Hintergrund zum Streik in Belgien

Belgien hat am Montag den vermutlich größten Streik seiner Geschichte erlebt. Was auf den ersten Blick wie ein ganz normaler Protest gegen die von der EU-Kommission geforderte Sparpolitik aussieht, ist in Wahrheit viel mehr.

Die Gewerkschaften, angeführt von der konfliktorientierten FGTB, protestieren nämlich nicht nur gegen die Rente mit 67, die Aussetzung des automatischen Inflationsausgleichs bei den Löhnen oder massive Einsparungen im Sozialbudget.

Es geht auch um die Zukunft des Landes: Viele Belgier werfen dem neuen Premier Charles Michel vor, eine Marionette des flämischen Nationalistenführer Bart De Wever zu sein. De Wever ist Chef der Partei N-VA, die Flandern vom Rest Belgiens loslösen und das Königreich in eine lose Konföderation ohne echte Zentralmacht (und ohne Solidarität zwischen den Regionen) umwandeln will.

De Wever führt auch das große Wort in der Regierung, dem zwei weitere konservative flämische Parteien sowie die liberale MR von Premier Michel angehören. Der flämische Nationalist (Spitzname: „Dolf“ wie Adolf) hat ein offenes Ohr für den flämischen Arbeitgeber-Verband VOKA. De Wever war es auch, der harte Schnitte im Sozialbereich gleich zu Beginn der neuen Regierung forderte – ohne sich zuvor mit den Gewerkschaften an einen Tisch zu setzen.

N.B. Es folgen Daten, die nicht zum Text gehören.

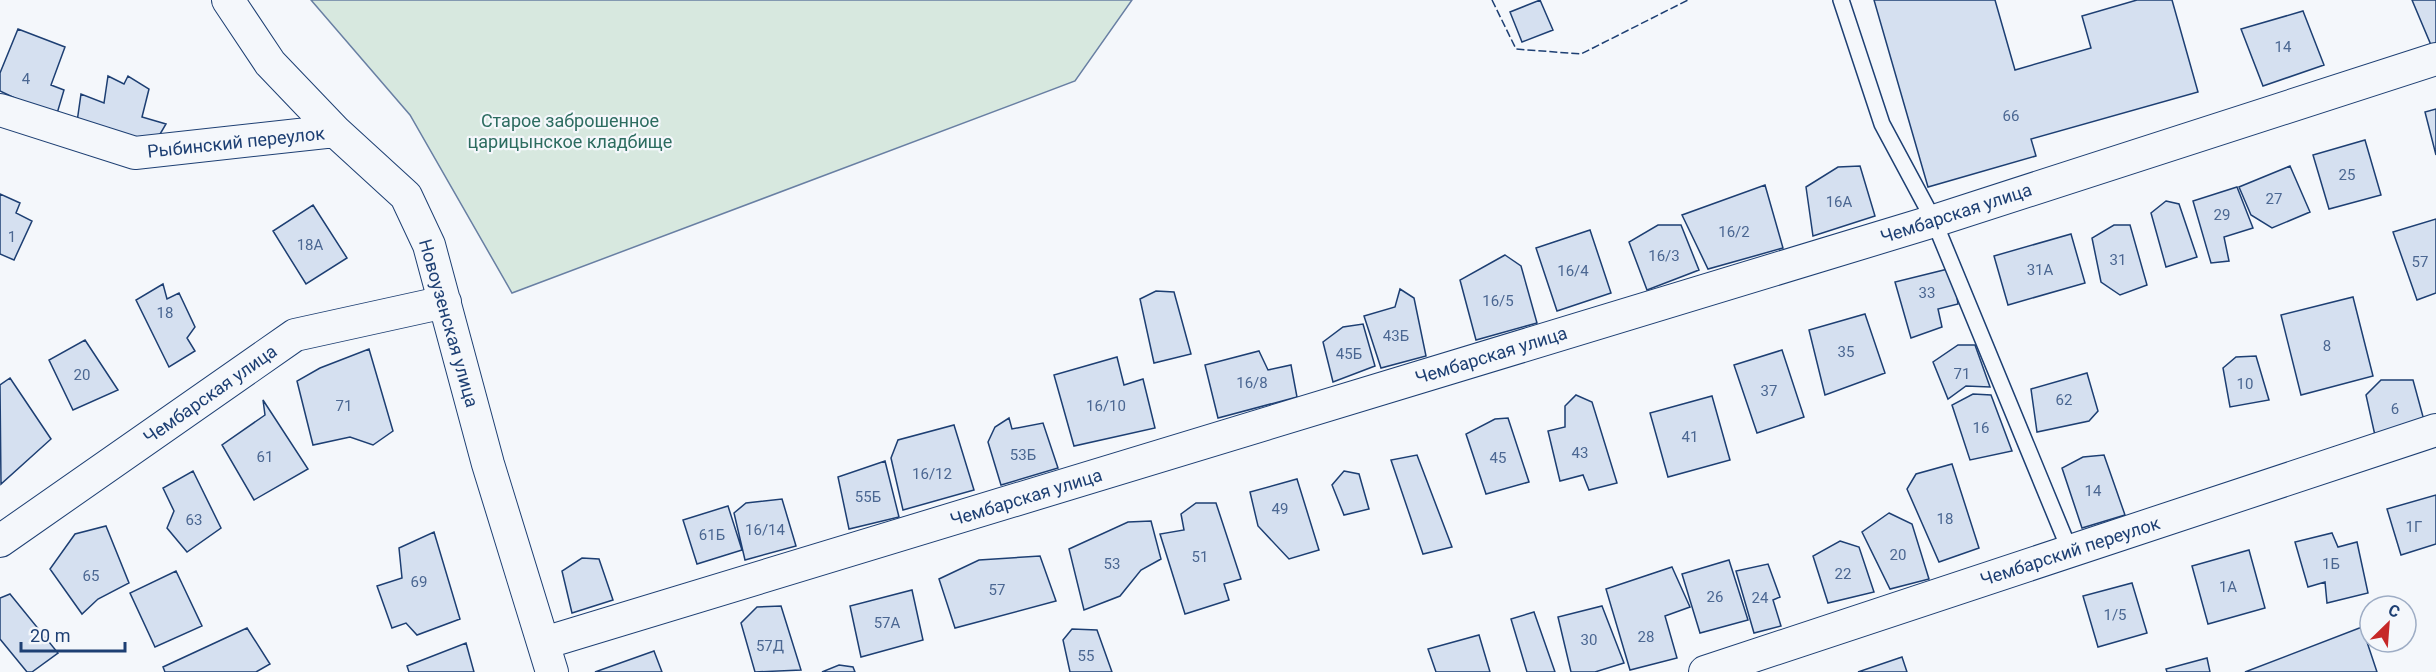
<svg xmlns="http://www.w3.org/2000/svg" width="2436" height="672" viewBox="0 0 2436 672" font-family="Roboto,sans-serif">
  <rect width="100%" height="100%" fill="#f4f7fb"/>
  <path fill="#d7e8df" stroke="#687fa3" stroke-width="1.5" d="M 311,0 L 1132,0 L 1075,81 L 512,293 L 410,115 Z"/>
  <path fill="#d5e0f0" stroke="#1d3f73" stroke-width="1.5" d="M 1540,0 L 1553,30 L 1522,42 L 1510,12 Z
    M 1874,0 L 1995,0 L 2015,70 L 2091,48 L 2082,16 L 2137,0 L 2172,0 L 2198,92 L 2031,139 L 2036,156 L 1928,187 Z
    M 2412,0 L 2436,0 L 2436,43 L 2431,45 Z
    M 2303,11 L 2324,65 L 2263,86 L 2241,29 Z
    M 18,29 L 65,47 L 51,85 L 64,90 L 53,127 L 23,102 L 0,91 L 0,73 Z
    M 108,76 L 124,84 L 128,76 L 149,89 L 142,117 L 166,124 L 153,146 L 77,122 L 81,94 L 104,103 Z
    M 2436,109 L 2436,155 L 2425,112 Z
    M 2365,140 L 2381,195 L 2329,209 L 2313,155 Z
    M 1860,166 L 1875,216 L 1813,236 L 1806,187 L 1838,167 Z
    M 2290,166 L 2310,212 L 2272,228 L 2251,215 L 2239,187 Z
    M 1765,185 L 1783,248 L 1708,269 L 1682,215 Z
    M 2237,187 L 2253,228 L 2224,237 L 2229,261 L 2211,263 L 2193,201 Z
    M 0,194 L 20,203 L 16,213 L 32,221 L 14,260 L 0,254 Z
    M 2166,201 L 2179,204 L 2197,257 L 2166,267 L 2151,213 Z
    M 313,205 L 347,258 L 306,284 L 273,231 Z
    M 2436,219 L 2436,293 L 2417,300 L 2393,232 Z
    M 1658,225 L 1681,225 L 1699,270 L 1647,290 L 1629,242 Z
    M 2114,225 L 2130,225 L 2147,285 L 2120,295 L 2101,282 L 2092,238 Z
    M 1590,230 L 1611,293 L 1557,311 L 1536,248 Z
    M 2071,234 L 2085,283 L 2008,305 L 1994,256 Z
    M 1505,255 L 1521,266 L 1537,323 L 1476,340 L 1460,280 Z
    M 1952,268 L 1958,304 L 1938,309 L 1942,327 L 1911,338 L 1895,282 Z
    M 163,284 L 167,299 L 179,293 L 195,327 L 187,338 L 195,351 L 169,367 L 136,300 Z
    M 1400,289 L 1414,298 L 1426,356 L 1381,368 L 1364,316 L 1395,307 Z
    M 1156,291 L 1174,292 L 1191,354 L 1154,363 L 1140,299 Z
    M 2353,297 L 2373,376 L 2301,395 L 2281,315 Z
    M 1865,314 L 1885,373 L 1825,395 L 1809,330 Z
    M 1363,324 L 1375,366 L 1333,382 L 1323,342 L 1343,327 Z
    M 85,340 L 118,390 L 73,410 L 49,360 Z
    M 1958,345 L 1975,345 L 1990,387 L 1966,386 L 1948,399 L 1933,362 Z
    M 369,349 L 393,431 L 373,445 L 350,437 L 313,445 L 297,381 L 320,368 Z
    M 1782,350 L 1804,417 L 1757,433 L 1734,365 Z
    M 1259,351 L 1268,370 L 1291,365 L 1297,397 L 1218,418 L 1205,365 Z
    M 2256,356 L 2269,400 L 2230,407 L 2223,368 L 2236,357 Z
    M 1117,357 L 1124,385 L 1143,379 L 1155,428 L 1074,446 L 1054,375 Z
    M 2087,373 L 2098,411 L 2089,421 L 2037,432 L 2031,389 Z
    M 10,378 L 51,439 L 1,484 L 0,385 Z
    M 2381,380 L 2413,380 L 2425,424 L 2376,440 L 2366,395 Z
    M 1973,394 L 1991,395 L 2012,451 L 1970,460 L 1952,405 Z
    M 1576,395 L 1592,402 L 1617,483 L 1589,490 L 1583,475 L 1560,481 L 1548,431 L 1565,427 L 1565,406 Z
    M 1712,396 L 1730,460 L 1668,477 L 1650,413 Z
    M 263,400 L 308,469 L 254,500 L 222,445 L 265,415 Z
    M 1009,418 L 1012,429 L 1043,423 L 1058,468 L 1001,485 L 988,442 L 995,427 Z
    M 1508,418 L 1529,482 L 1486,494 L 1466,434 L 1495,419 Z
    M 954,425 L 974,490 L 903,510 L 891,458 L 898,440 Z
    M 1417,455 L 1452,547 L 1423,554 L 1391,460 Z
    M 2104,455 L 2125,515 L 2082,528 L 2062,468 L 2083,457 Z
    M 885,461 L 899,517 L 849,529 L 838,477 Z
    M 1952,464 L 1979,548 L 1939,562 L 1907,489 L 1916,474 Z
    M 193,471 L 221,528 L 187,552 L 167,528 L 174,511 L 163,488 Z
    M 1344,471 L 1359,474 L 1369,509 L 1344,515 L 1332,485 Z
    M 1297,479 L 1319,550 L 1289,559 L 1258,526 L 1250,492 Z
    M 2436,495 L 2436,544 L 2401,555 L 2387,509 Z
    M 782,499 L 796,546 L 745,560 L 734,513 L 746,503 Z
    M 1196,503 L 1216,503 L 1241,579 L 1224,584 L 1229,600 L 1185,614 L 1160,534 L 1184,530 L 1181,514 Z
    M 728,506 L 742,550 L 697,564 L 683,520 Z
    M 1889,513 L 1912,524 L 1929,579 L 1890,589 L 1862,532 Z
    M 1151,521 L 1161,559 L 1141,570 L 1120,596 L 1084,610 L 1069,549 L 1128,522 Z
    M 106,526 L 129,583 L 98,599 L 82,614 L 50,569 L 75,534 Z
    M 434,532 L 460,619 L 417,635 L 406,623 L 392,628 L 377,586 L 402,578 L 399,548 Z
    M 2332,533 L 2338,547 L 2357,542 L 2368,593 L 2327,603 L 2325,582 L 2308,587 L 2295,542 Z
    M 1840,541 L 1859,547 L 1874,592 L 1828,603 L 1813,556 Z
    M 2249,550 L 2265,608 L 2208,624 L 2192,566 Z
    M 1040,556 L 1056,601 L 955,628 L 939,579 L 979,560 Z
    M 582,558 L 599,559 L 613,600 L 572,613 L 562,571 Z
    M 1729,560 L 1748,620 L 1700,633 L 1682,574 Z
    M 1768,564 L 1780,597 L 1773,600 L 1781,626 L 1754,633 L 1736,571 Z
    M 1672,567 L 1690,607 L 1665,616 L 1677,658 L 1630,670 L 1606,589 Z
    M 176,571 L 202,626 L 155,647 L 130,593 Z
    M 2132,583 L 2147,633 L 2098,647 L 2083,596 Z
    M 912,590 L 923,640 L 861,657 L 850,606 Z
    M 10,594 L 58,653 L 32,672 L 27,672 L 0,639 L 0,598 Z
    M 781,606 L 801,670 L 755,672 L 741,623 L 757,607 Z
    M 1602,606 L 1624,663 L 1595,672 L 1571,672 L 1558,617 Z
    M 1534,612 L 1555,672 L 1527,672 L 1511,619 Z
    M 2362,627 L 2377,672 L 2245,672 Z
    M 247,628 L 270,664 L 256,672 L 165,672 L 163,667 Z
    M 1072,629 L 1097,630 L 1112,672 L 1070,672 L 1063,640 Z
    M 1479,635 L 1490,672 L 1436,672 L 1428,649 Z
    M 466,643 L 474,672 L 409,672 L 407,666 Z
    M 654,651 L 662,672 L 595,672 Z
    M 1902,657 L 1907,672 L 1858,672 Z
    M 2207,658 L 2210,672 L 2167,672 L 2166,669 Z
    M 839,665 L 853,667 L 855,672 L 822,672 Z"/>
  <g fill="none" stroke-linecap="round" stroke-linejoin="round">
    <g stroke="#1d3f73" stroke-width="18">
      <path id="service" d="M 1841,0 L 1882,124 L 1934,221 L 2070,551"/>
    </g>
    <g stroke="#1d3f73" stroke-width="34">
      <path id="minor" d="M 228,0 L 270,63 L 335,131 L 406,196 L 429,245 L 488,464 L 552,672
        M 0,110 L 135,153 L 335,131
        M 0,541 L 295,335 L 445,302
        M 544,643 L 1934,221 L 2436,59
        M 1705,672 L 2436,430"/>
    </g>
    <use href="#service" stroke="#f4f7fb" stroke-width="15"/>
    <use href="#minor" stroke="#f4f7fb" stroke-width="32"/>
    <path stroke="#1d3f73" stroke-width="1.5" stroke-dasharray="8 3" stroke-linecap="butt" d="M 1492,0 L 1516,49 L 1581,54 L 1688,0"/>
  </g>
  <g text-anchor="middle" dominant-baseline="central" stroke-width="4.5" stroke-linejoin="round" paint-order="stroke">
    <g font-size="15" fill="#4b6792">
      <text x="2283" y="47">14</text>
      <text x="26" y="79">4</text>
      <text x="2011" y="116">66</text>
      <text x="2347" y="175">25</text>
      <text x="2274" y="199">27</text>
      <text x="1839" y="202">16А</text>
      <text x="2222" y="215">29</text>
      <text x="1734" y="232">16/2</text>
      <text x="12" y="237">1</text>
      <text x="310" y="245">18А</text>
      <text x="1664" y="256">16/3</text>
      <text x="2118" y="260">31</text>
      <text x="2420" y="262">57</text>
      <text x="2040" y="270">31А</text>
      <text x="1573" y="271">16/4</text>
      <text x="1927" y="293">33</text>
      <text x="1498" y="301">16/5</text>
      <text x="165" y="313">18</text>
      <text x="1396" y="336">43Б</text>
      <text x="2327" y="346">8</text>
      <text x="1846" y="352">35</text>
      <text x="1349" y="354">45Б</text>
      <text x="1962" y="374">71</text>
      <text x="82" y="375">20</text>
      <text x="1252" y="383">16/8</text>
      <text x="2245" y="384">10</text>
      <text x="1769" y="391">37</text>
      <text x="2064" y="400">62</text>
      <text x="344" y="406">71</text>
      <text x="1106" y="406">16/10</text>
      <text x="2395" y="409">6</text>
      <text x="1981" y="428">16</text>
      <text x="1690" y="437">41</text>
      <text x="1580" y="453">43</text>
      <text x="1023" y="455">53Б</text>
      <text x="265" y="457">61</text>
      <text x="1498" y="458">45</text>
      <text x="932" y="474">16/12</text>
      <text x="2093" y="491">14</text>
      <text x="868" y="497">55Б</text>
      <text x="1280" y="509">49</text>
      <text x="1945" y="519">18</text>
      <text x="194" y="520">63</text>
      <text x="2414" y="527">1Г</text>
      <text x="765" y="530">16/14</text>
      <text x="712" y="535">61Б</text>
      <text x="1898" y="555">20</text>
      <text x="1200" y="557">51</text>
      <text x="1112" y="564">53</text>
      <text x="2331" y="564">1Б</text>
      <text x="1843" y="574">22</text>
      <text x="91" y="576">65</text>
      <text x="419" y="582">69</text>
      <text x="2228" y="587">1А</text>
      <text x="997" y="590">57</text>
      <text x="1715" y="597">26</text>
      <text x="1760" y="598">24</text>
      <text x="2115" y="615">1/5</text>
      <text x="887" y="623">57А</text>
      <text x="1646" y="637">28</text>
      <text x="1589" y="640">30</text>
      <text x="770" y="646">57Д</text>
      <text x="1086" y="656">55</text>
    </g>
    <g font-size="18" fill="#2c6c60" stroke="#f4f7fb">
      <text x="570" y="120">Старое заброшенное<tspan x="570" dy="21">царицынское кладбище</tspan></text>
    </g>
    <g font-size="18" fill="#1d3f73" stroke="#f4f7fb">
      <text transform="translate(236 142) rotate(-6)">Рыбинский переулок</text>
      <text transform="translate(1956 213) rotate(-18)">Чембарская улица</text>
      <text transform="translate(449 323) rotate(74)">Новоузенская улица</text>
      <text transform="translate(1491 355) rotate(-17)">Чембарская улица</text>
      <text transform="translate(210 394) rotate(-35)">Чембарская улица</text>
      <text transform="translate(1026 497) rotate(-17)">Чембарская улица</text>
      <text transform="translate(2070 551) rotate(-18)">Чембарский переулок</text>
    </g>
  </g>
  <g transform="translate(2388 624) rotate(25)"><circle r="28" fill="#f4f7fb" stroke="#9eadc5" stroke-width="1.5"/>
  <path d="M0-4.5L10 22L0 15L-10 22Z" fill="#c62828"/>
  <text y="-9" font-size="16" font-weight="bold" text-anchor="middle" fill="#1d3f73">С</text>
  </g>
  <path d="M21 642v9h104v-9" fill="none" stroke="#1d3f73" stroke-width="3"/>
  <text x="30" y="642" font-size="18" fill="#1d3f73" stroke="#f4f7fb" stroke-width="4.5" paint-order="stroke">20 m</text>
</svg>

Dies führt jetzt zu verhärteten Fronten und harscher Rhetorik. Die neue Regierung stehe für die „soziale Hölle“, behauptet FGTB-Chef Marc Goblet, der der sozialistischen Opposition nahesteht. Demgegenüber wirft De Wever den Gewerkschaften „Lügen“ und „Manipulation“ der Bürger vor. Die Streithähne wollen sich erst Mitte dieser Woche an einen Tisch setzen; die Gewerkschaften drohen aber schon jetzt mit neuen Aktionen.

Besonders wütend macht die Arbeitnehmer-Vertreter, dass die Regierung zwar den Belgiern Sozialkürzungen zumutet, sich zugleich aber vehement gegen höhere Unternehmenssteuern wendet. Für eine höhere Besteuerung des Kapitals, das in Belgien ähnlich wie in Luxemburg besondere Privilegien genießt, macht sich vor allem die christdemokratische flämische Gewerkschaft CSC stark.

„Ich hoffe, dass die Politiker ihre Meinung noch ändern“, sagte CSC-Chefin Marie-Hélène Ska. „Noch nie hat es in Belgien einen so großen Streik gegeben“ fügte sie warnend hinzu. Belgien steht ein heißer Winter bevor.